==== PASSAGE FOR REVIEW ====
Long-time followers of this blog will know that, in a previous incarnation, I had listed myself quite simply as Ungooglable. That title was, much like the title of this webspace, suggested by my wife, who pointed out that “Benjamin Miller” was an awfully hard person to find reliable information about. It’s not that there’s no information; it’s the opposite. There’s just too much. From the first page of Google hits alone, you find that Benjamin Miller is a professor of math and logic, a comedian and actor with a background in solid-state physics, a dermatologist and organic chemist, a fairly hackneyed and omphaloskeptic WordPress blogger, a Columbia-affiliated scholar of culture and sanitation in New York City, a Twitter-ing programmer of browser plugins, and an education policy consultant with an Ivy-League undergrad degree and an interest in reforming high-stakes assessment.
====
● WORK TO COMPLETE
Reproduce the entire blog passage about the name Benjamin Miller, word for word.
==== DATASET ====
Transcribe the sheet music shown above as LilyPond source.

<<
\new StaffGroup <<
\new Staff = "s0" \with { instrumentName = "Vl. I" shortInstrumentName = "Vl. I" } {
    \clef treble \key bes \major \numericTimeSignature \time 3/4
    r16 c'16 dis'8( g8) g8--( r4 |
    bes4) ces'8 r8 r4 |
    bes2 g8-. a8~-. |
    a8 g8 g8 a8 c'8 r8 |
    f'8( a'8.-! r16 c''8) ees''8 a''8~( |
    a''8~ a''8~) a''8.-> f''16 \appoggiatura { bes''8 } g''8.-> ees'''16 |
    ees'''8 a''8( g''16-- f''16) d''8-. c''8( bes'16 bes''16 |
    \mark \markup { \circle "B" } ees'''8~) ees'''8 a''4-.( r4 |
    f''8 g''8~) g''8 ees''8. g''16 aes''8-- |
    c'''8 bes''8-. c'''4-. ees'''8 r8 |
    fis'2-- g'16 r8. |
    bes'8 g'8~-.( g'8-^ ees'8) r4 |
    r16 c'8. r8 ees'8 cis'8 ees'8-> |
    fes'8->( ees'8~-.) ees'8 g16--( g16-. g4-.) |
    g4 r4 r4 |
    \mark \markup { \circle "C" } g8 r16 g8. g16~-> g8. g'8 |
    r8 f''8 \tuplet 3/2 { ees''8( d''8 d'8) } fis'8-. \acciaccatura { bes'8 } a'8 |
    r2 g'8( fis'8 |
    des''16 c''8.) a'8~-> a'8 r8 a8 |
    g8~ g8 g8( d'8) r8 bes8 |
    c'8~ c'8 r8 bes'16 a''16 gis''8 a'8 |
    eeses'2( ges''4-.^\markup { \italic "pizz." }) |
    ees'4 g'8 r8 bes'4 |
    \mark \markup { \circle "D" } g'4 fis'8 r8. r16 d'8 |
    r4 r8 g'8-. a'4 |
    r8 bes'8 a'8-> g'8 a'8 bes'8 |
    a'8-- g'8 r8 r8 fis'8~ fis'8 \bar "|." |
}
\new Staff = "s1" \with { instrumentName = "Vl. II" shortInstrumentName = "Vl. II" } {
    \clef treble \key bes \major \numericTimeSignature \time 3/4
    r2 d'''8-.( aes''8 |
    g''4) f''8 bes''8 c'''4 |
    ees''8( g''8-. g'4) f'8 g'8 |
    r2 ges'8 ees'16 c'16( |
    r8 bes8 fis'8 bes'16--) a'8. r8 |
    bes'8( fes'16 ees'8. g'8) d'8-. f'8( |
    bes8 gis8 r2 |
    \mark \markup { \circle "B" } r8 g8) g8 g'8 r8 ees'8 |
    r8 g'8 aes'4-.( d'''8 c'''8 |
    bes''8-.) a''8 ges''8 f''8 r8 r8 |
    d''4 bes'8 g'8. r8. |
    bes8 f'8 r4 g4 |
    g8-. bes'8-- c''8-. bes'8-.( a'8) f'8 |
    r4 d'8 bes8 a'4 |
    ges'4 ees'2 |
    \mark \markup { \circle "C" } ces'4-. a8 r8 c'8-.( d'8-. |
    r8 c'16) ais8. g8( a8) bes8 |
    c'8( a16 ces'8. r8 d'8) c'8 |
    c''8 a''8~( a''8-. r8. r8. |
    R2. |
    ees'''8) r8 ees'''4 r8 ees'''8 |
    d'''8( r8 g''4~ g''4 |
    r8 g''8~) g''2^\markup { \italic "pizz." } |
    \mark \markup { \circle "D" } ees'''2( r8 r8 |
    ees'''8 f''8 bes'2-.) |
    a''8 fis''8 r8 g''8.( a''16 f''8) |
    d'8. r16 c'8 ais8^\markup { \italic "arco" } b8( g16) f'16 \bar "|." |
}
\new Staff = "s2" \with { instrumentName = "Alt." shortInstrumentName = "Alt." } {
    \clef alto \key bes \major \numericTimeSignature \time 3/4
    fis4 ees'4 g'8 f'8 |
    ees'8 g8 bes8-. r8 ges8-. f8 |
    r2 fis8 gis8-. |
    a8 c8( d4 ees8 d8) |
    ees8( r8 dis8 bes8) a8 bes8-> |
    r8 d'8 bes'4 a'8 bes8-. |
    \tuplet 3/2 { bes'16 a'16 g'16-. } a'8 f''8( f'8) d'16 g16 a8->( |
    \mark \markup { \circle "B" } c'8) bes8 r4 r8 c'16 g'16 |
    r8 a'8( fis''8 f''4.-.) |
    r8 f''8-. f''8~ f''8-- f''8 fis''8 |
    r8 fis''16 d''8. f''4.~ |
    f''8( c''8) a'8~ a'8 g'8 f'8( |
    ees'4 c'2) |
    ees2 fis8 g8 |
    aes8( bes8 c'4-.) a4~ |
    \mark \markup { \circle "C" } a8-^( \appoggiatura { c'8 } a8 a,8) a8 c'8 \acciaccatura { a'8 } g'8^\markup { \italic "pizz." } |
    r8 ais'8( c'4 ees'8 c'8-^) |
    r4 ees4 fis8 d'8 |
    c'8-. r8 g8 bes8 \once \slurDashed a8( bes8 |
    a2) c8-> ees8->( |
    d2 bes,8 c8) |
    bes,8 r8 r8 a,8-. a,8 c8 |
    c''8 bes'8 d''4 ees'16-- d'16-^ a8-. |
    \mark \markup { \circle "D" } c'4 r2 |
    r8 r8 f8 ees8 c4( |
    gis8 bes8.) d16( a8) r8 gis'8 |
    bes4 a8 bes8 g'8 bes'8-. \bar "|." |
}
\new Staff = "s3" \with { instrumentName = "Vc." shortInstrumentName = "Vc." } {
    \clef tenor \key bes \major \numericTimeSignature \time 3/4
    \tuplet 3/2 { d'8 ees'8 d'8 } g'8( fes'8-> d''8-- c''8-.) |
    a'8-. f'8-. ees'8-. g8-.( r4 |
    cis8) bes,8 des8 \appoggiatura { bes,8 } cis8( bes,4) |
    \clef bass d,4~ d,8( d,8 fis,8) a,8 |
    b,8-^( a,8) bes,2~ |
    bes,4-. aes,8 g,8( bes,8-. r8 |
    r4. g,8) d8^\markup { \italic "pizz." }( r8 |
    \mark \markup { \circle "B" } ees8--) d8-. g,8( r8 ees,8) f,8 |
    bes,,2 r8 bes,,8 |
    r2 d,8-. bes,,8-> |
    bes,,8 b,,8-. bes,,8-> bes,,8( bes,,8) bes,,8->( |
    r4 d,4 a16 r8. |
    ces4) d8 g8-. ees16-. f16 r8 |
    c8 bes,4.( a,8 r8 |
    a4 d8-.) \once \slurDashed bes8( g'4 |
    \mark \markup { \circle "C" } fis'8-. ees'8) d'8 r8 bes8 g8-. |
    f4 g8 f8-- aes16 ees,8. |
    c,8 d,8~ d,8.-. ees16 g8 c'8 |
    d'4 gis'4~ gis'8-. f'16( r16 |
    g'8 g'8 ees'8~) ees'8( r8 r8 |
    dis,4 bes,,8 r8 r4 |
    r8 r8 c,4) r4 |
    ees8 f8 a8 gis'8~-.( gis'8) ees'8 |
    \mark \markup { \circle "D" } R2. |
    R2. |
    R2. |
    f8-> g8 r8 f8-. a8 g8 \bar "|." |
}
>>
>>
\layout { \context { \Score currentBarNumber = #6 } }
====
● TASK RESULT
Long-time followers of this blog will know that, in a previous incarnation, I had listed myself quite simply as Ungooglable. That title was, much like the title of this webspace, suggested by my wife, who pointed out that “Benjamin Miller” was an awfully hard person to find reliable information about. It’s not that there’s no information; it’s the opposite. There’s just too much. From the first page of Google hits alone, you find that Benjamin Miller is a professor of math and logic, a comedian and actor with a background in solid-state physics, a dermatologist and organic chemist, a fairly hackneyed and omphaloskeptic WordPress blogger, a Columbia-affiliated scholar of culture and sanitation in New York City, a Twitter-ing programmer of browser plugins, and an education policy consultant with an Ivy-League undergrad degree and an interest in reforming high-stakes assessment.